[Start of Attachment]

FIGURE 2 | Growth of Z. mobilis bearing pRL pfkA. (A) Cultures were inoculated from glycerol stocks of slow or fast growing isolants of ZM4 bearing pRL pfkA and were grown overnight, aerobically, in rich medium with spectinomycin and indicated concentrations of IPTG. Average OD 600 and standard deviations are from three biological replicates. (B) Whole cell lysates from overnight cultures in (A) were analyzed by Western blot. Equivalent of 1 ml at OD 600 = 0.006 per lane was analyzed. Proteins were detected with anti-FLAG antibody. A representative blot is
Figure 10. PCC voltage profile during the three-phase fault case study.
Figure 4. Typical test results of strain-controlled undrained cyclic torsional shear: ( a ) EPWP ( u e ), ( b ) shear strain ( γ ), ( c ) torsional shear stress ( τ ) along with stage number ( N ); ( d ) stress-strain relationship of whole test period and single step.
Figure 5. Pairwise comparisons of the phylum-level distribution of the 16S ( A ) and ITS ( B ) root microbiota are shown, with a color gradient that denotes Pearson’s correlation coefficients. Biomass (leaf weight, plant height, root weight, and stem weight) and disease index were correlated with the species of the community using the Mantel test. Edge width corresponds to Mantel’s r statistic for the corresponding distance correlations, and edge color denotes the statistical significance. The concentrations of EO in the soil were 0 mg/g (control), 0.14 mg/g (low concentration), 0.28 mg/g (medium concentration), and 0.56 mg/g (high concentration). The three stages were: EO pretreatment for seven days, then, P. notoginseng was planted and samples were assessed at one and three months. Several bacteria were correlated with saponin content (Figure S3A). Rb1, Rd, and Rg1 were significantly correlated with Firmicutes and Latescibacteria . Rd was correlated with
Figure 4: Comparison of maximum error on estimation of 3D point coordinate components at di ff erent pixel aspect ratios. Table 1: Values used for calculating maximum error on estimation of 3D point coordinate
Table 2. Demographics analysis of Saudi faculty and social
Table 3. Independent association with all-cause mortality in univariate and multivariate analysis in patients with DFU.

[End of Attachment]

Aim of the exercise: Each line from the beginning of the listing up to the line where "Figure 10. PCC" appears needs to be given again exactly; please add nothing else.

Exercise result:
FIGURE 2 | Growth of Z. mobilis bearing pRL pfkA. (A) Cultures were inoculated from glycerol stocks of slow or fast growing isolants of ZM4 bearing pRL pfkA and were grown overnight, aerobically, in rich medium with spectinomycin and indicated concentrations of IPTG. Average OD 600 and standard deviations are from three biological replicates. (B) Whole cell lysates from overnight cultures in (A) were analyzed by Western blot. Equivalent of 1 ml at OD 600 = 0.006 per lane was analyzed. Proteins were detected with anti-FLAG antibody. A representative blot is
Figure 10. PCC voltage profile during the three-phase fault case study.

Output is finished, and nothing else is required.